When you reach the line with "Page size: 1626x1125." in the listing below, transcribe it and each line after it up to and including the line with "For every layout element, output its label and", exactly and with nothing else.

■ Data extracts:
┌────────
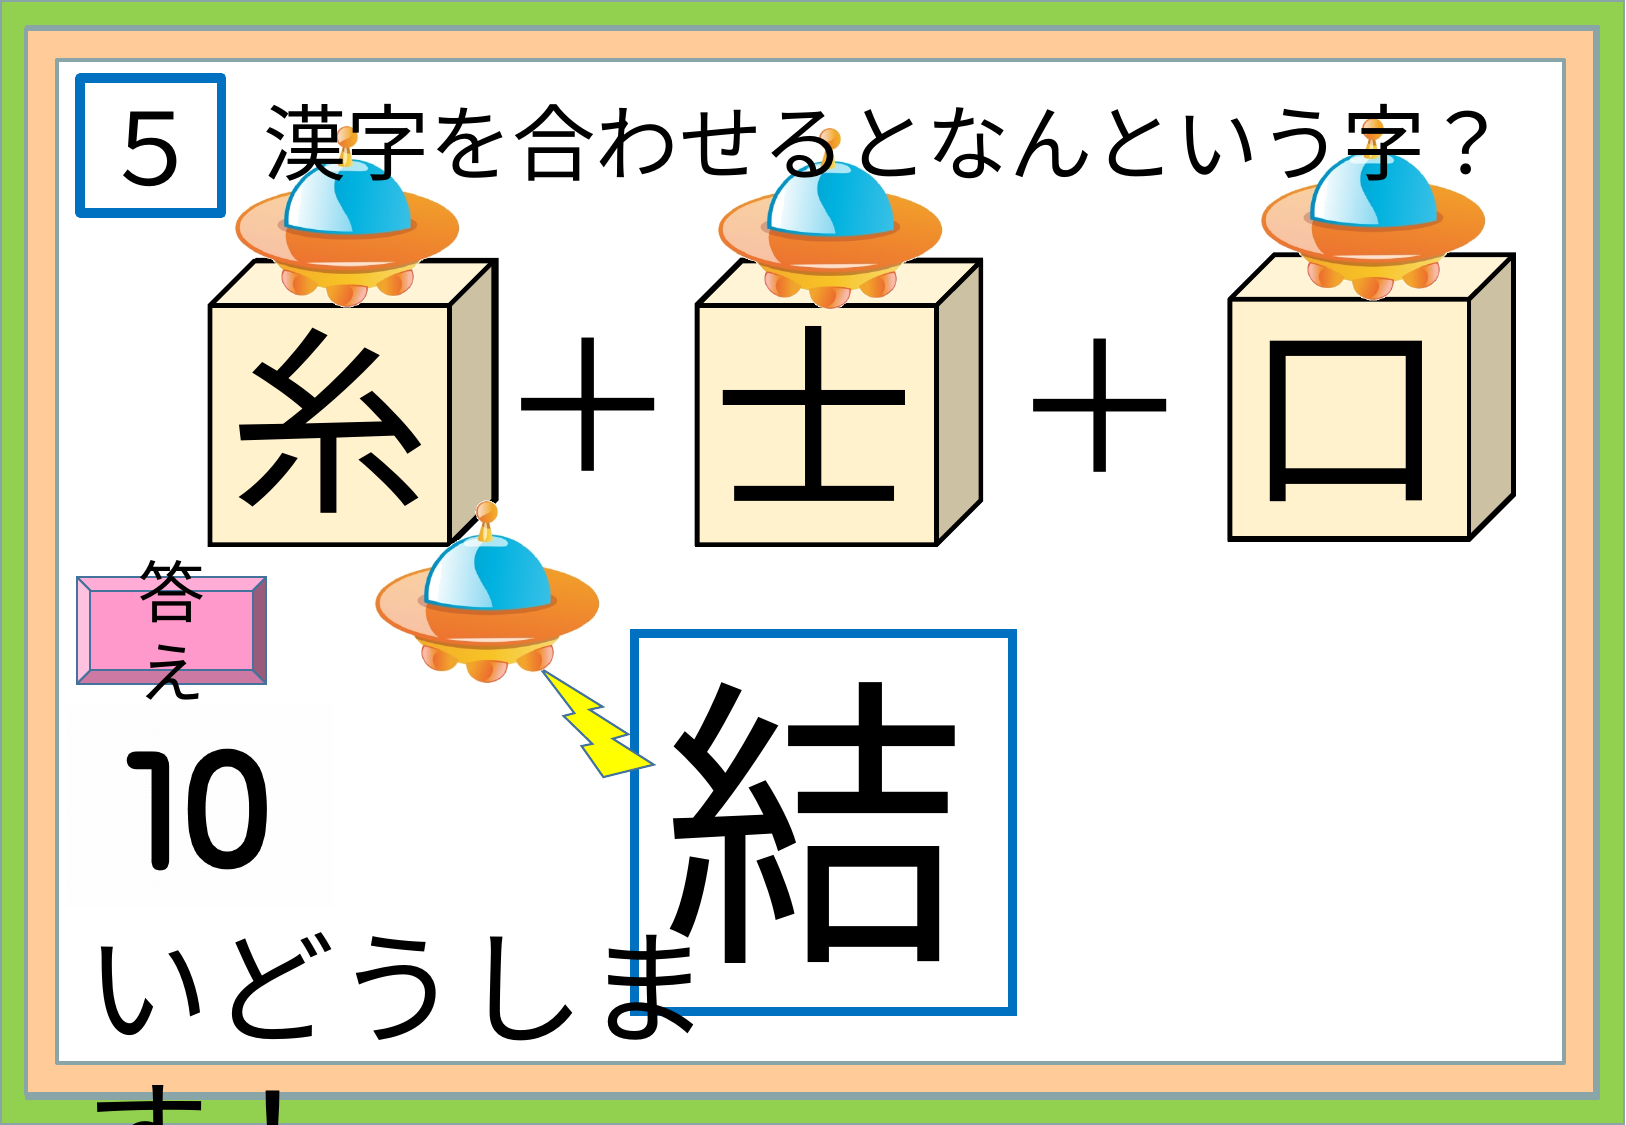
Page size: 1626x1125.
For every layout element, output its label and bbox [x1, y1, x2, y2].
└────────
┌────────
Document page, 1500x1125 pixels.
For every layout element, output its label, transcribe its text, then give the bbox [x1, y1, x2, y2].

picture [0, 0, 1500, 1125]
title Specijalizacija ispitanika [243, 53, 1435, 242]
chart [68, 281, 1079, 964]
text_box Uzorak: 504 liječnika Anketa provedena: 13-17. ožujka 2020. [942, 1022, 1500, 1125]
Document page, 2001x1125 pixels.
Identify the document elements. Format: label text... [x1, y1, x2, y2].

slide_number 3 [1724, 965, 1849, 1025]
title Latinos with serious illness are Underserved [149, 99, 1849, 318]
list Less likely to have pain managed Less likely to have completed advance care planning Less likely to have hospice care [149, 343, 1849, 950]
└────────
■ Reply:
Page size: 1626x1125.
For every layout element, output its label and bbox [x1, y1, x2, y2].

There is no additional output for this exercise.